If the solvent is a liquid, then gases, liquids, and solids can be dissolved. Examples are:
- Gas in liquid:
- Oxygen in water.
- Carbon dioxide in water is a less simple example, because the solution is accompanied by a chemical reaction (formation of ions). Note also that the visible bubbles in carbonated water are not the dissolved gas, but only an effervescence of carbon dioxide that has come out of solution; the dissolved gas itself is not visible since it is dissolved on a molecular level.
- Liquid in liquid:
- The mixing of two or more substances of the same chemistry but different concentrations to form a constant.(Homogenization of solutions)

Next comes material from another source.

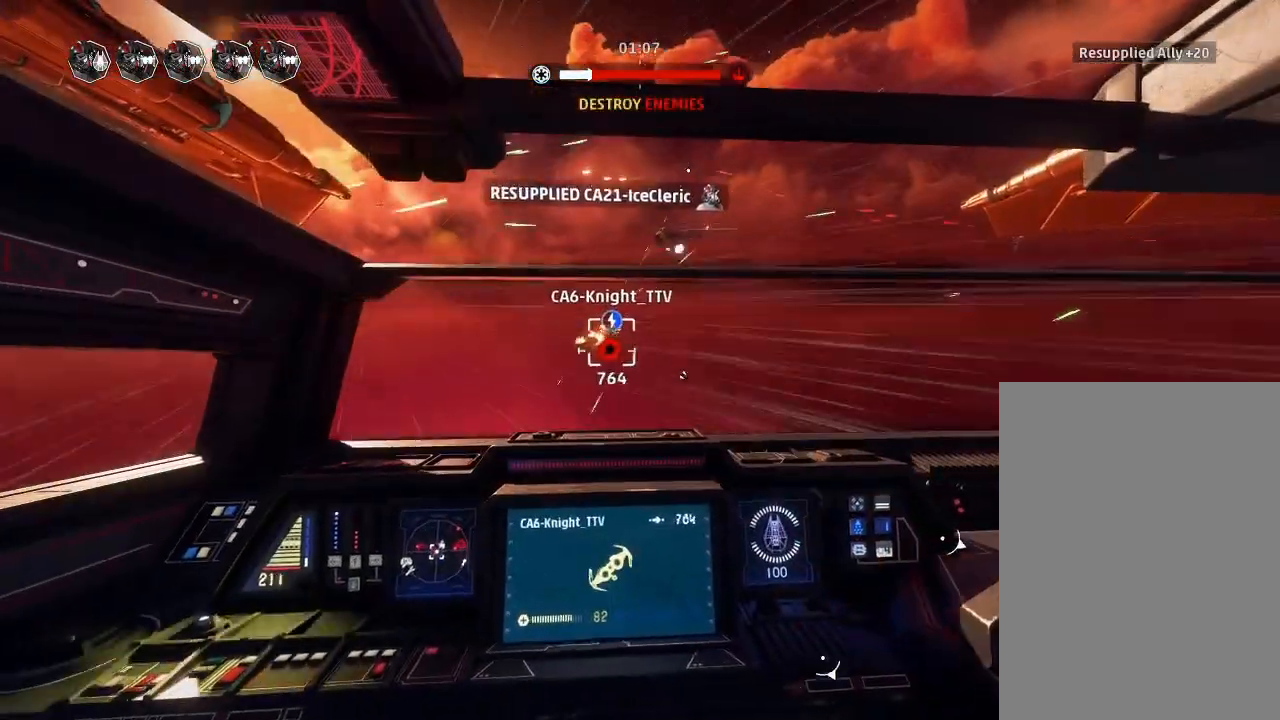
{"keys": ["boost", "shields2", "weapons2"], "events": [[333, "drift", "up"], [400, "weapons2", "down"], [433, "boost", "down"], [467, "shields2", "down"]]}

- Alcoholic beverages are basically solutions of ethanol in water.
- Solid in liquid:
Body fluids are examples for complex liquid solutions, containing many different solutes. They are electrolytes since they contain solute ions (e.g. potassium and sodium). Furthermore, they contain solute molecules like sugar and urea. Oxygen and carbon dioxide are also essential components of blood chemistry, where significant changes in their concentrations can be a sign of illness or injury.
If the solvent is a solid, then gases, liquids, and solids can be dissolved.
- Gas in solid:
- Liquid in solid:
- Solid in solid:
The ability of one compound to dissolve in another compound is called solubility. When a liquid is able to completely dissolve in another liquid the two liquids are miscible. Two substances that can never mix to form a solution are called immiscible.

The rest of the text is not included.